Le magazine Châtelaine traînait sur le lit avec en page couverture un titre qui attira mon attention: "J'aime un homme plus jeune". (C'est seulement au moment où j'écris ces lignes que je me souviens de ce détail et des suivants.) Au festival du Jazz, j'avais fait remarquer à ma femme, avec étonnement et un certain agacement, le nombre important d'hommes âgés qui se promenaient en compagnie de très jeunes filles. Je croyais tout d'abord qu'il s'agissait de sorties entre père et fille mais la suite démontra qu'il s'agissait de relations amoureuses. Ma femme m'avoua, comme une objection détournée, que parmi ses clientes plusieurs entretenaient une relation sexuelle avec des hommes également plus jeunes et espéraient faire perdurer cette passion qui les transportait au septième ciel.
-C'est ridicule! Regarde donc ces vieux schnocks.
-Tu n'es pas un peu jaloux mon chéri?

Elle me taquine évidemment, car jaloux de ces hommes je ne le suis pas. Ma femme est encore très belle pour son âge, qui est le mien d'ailleurs, et avec un beau corps. Je fais cette précision, car les jeunes ne s'en rendent pas toujours compte, mais c'est sur le tard qu'une des questions sur l'égalité se joue clairement; la conjointe doit-être plus jeune que son homme, inférieure en âge, pour l'énoncer de façon pragmatique et mettre en perspective le désavantage qu'impose sur elle la Nature. C'est une patate chaude que je cuis là mais Geneviève St-Germain la croque sans difficulté. Vétéran(e) du féminisme ostentatoire, faisant l'apologie de l'égalitarisme tous azimuts, elle a su très bien, par son exemple, adapter cette réalité aux femmes; son article "J'aime un homme plus jeune" est illustré par une photo d'une vieille peau en compagnie de son jeune mâle (j'écris cela car je suis persuadé que la scène est un trucage. Et puis bon, il faut bien appeler un chat un chat.) C'est donc un sujet qu'elle nous propose de débattre honnêtement et sans gêne, évolution des mœurs oblige. A vous la parole si vous vous sentez l'aplomb pour tirer les marrons du feu.

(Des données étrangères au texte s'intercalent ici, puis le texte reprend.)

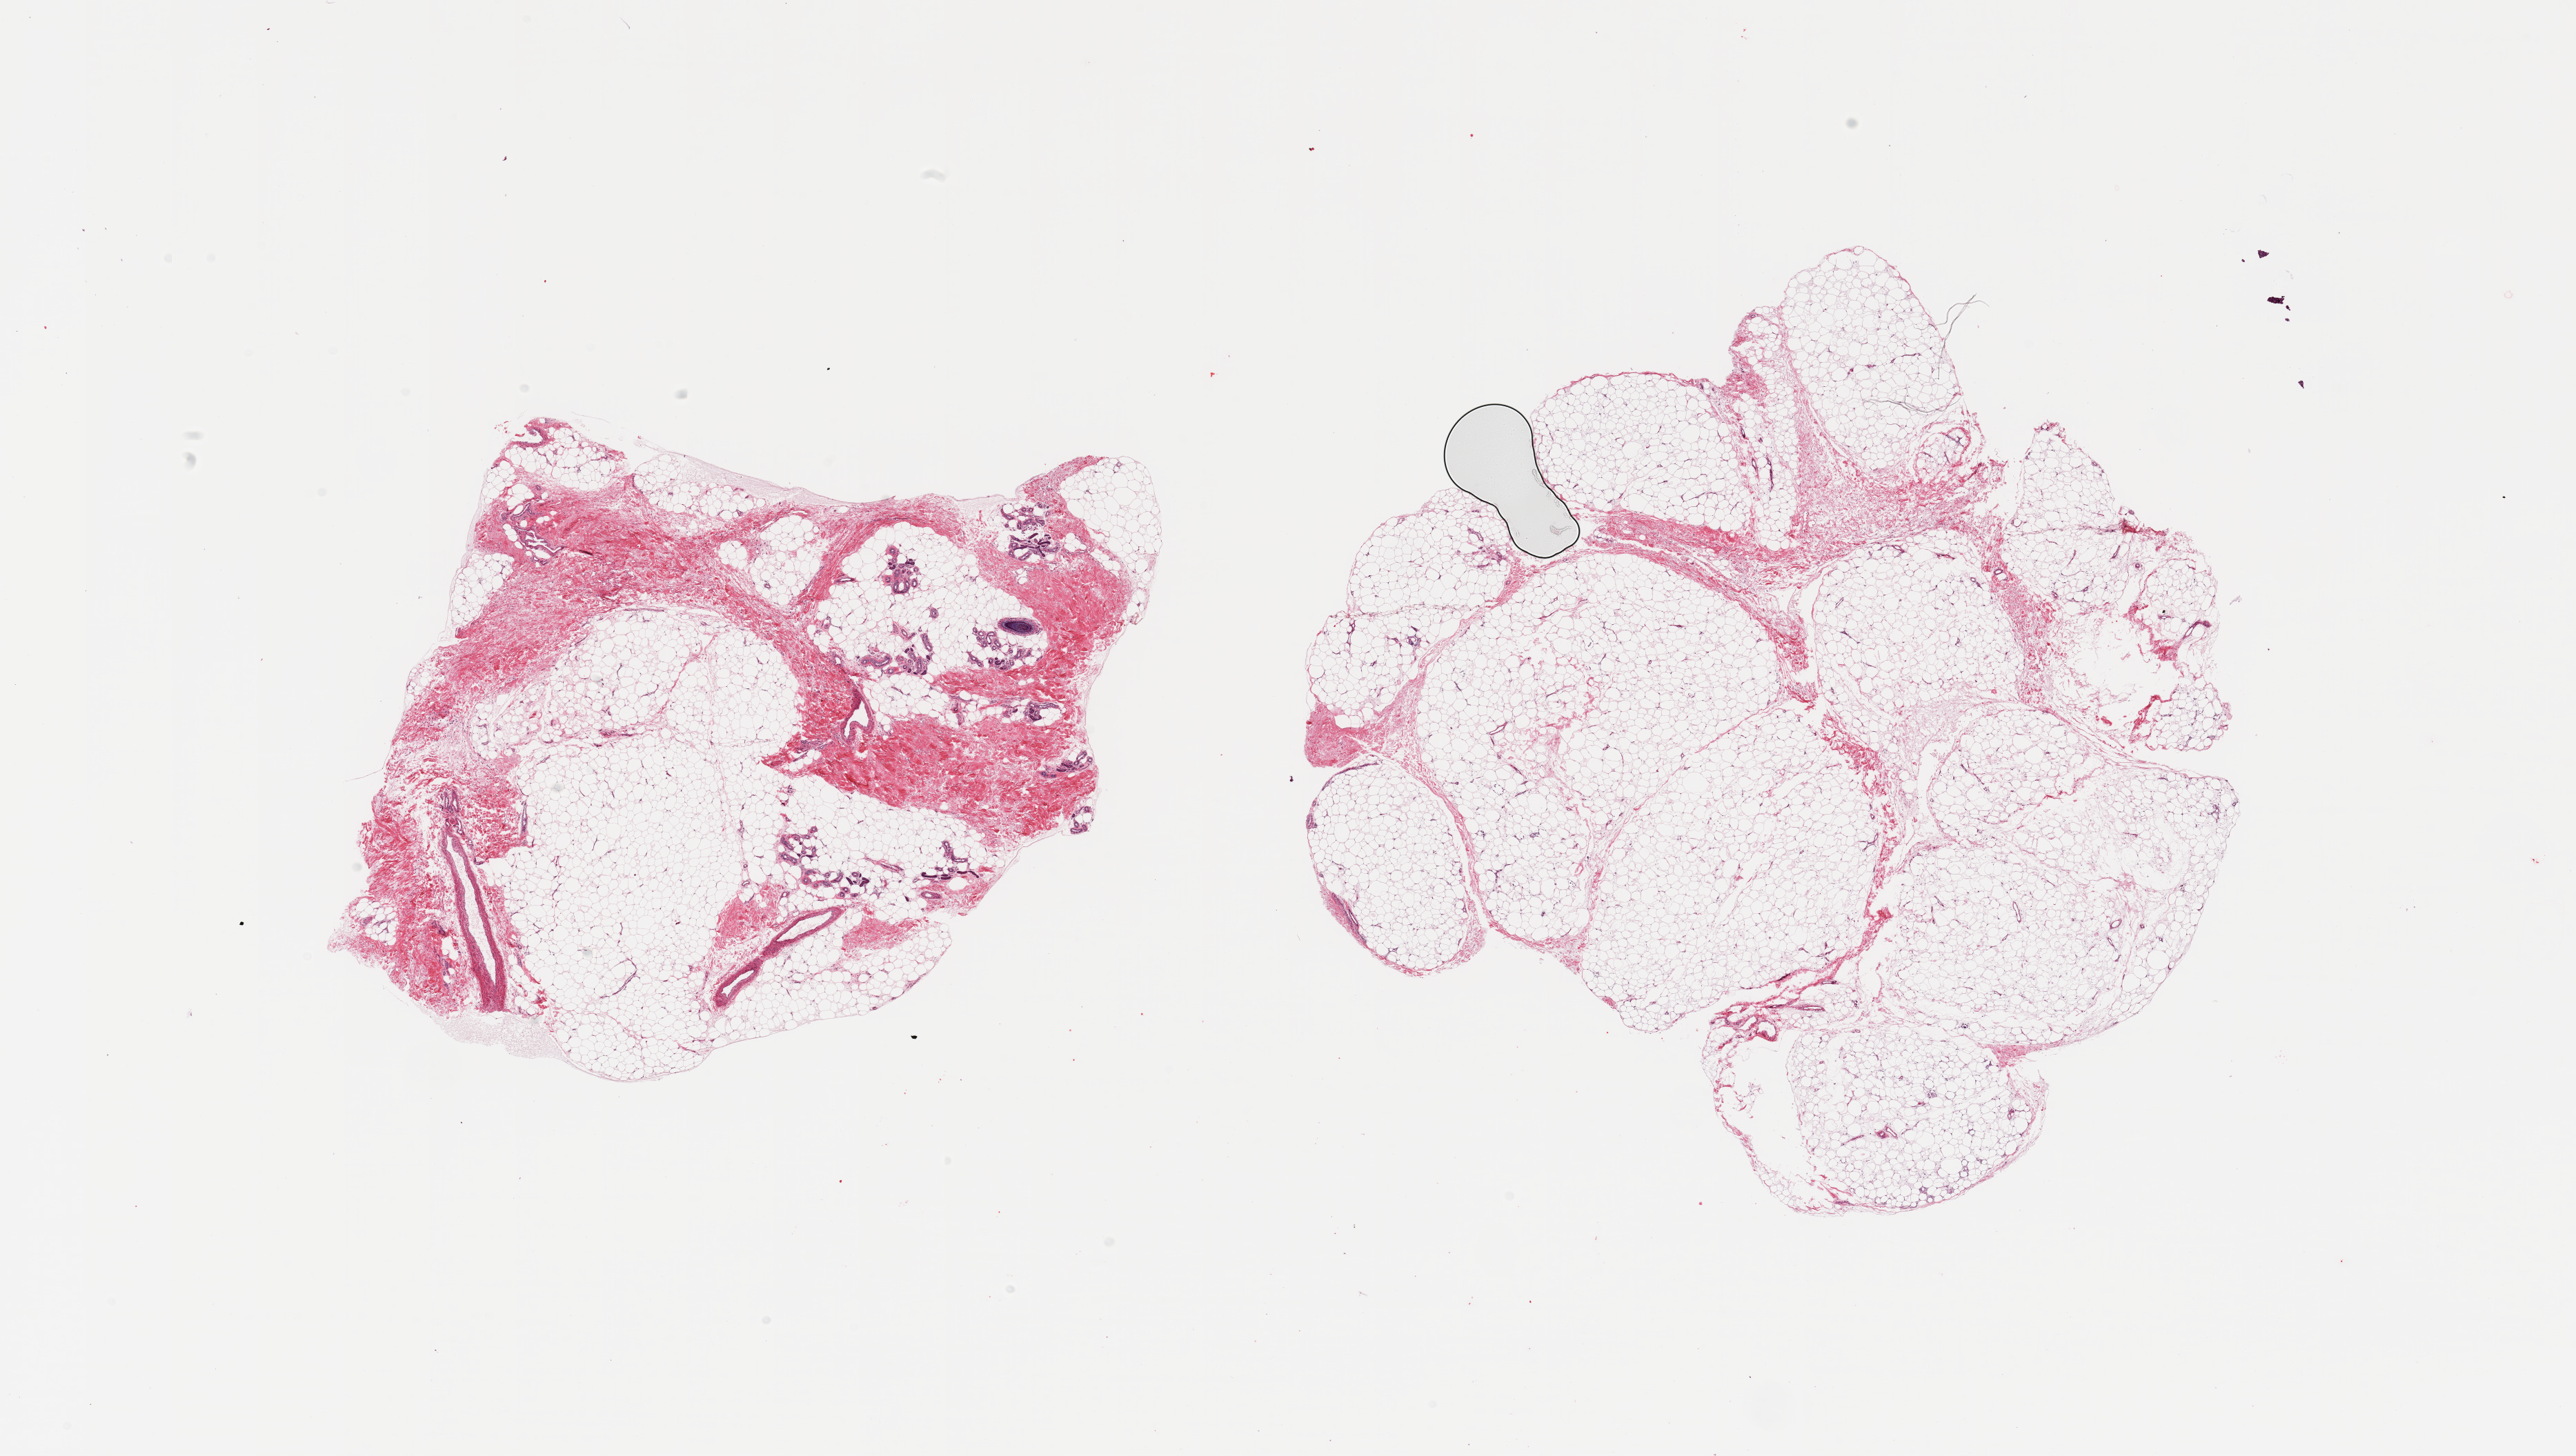
Whole-slide image, haematoxylin and eosin stain, a low-resolution overview of the entire scanned area, about 29.5 x 16.7 mm; PAXgene-fixed paraffin-embedded (PFPE) section; section of adipose tissue (target tissue); tissue donor sample. Donor sex: male.
Pathologist's review note for this sample: 2 pieces; 1 piece contains hair and sweat glands.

Je n'ai pas lu l'article en question, comme je viens de l'écrire, mais je compte le faire sur le champ maintenant que je suis conscient de l'oubli. Ce qui m'a détourné de mon objectif, c'est l'éditorial de Lise Ravary, dans Châtelaine, avec en titre "Oser penser" sur lequel, en fait, je voulais dire quelques mots gentils, du moins je crois. Je vous reviens donc dès que possible avec mes réflexions sur son billet.

Et voilà!

C'est d'- un nouvel ordre amoureux - dont se fait le chantre Geneviève St-Germain qui, à plus de quarante, vient de se dégoter un homme de 10 ans plus jeune qu'elle. C'est la pierre d'achoppement. Sinon, on sait bien que l'amour ne connaît pas de frontière et qu'il serait stupide de le baliser à la manière des OGM. Mais il l'est encore plus, à mon sens, de populariser des conduites débridées. Qu'un homme, autrefois, et aujourd'hui encore, mariât une fille de dix ans de moins passait pour la chose la plus naturelle du monde et ne portait pas à conséquence, mais que les femmes aujourd'hui ne puissent rivaliser ouvertement avec eux, il n'en fallait pas moins à G. St-Germain, une féministe avérée, pour secouer la structure mentale de ces us et coutumes et rétablir, à l'aube du 21e siècle, l'égalité des mœurs aux dépends des réalités objectives (mais oppressantes). Avec elle, c'est tout juste si on ne passe pas pour ringard de ne pas fréquenter les clubs échangistes, une pratique sexuelle dont les mérites, à lire les magazines actuels, prétendent être la panacée des relations amoureuses.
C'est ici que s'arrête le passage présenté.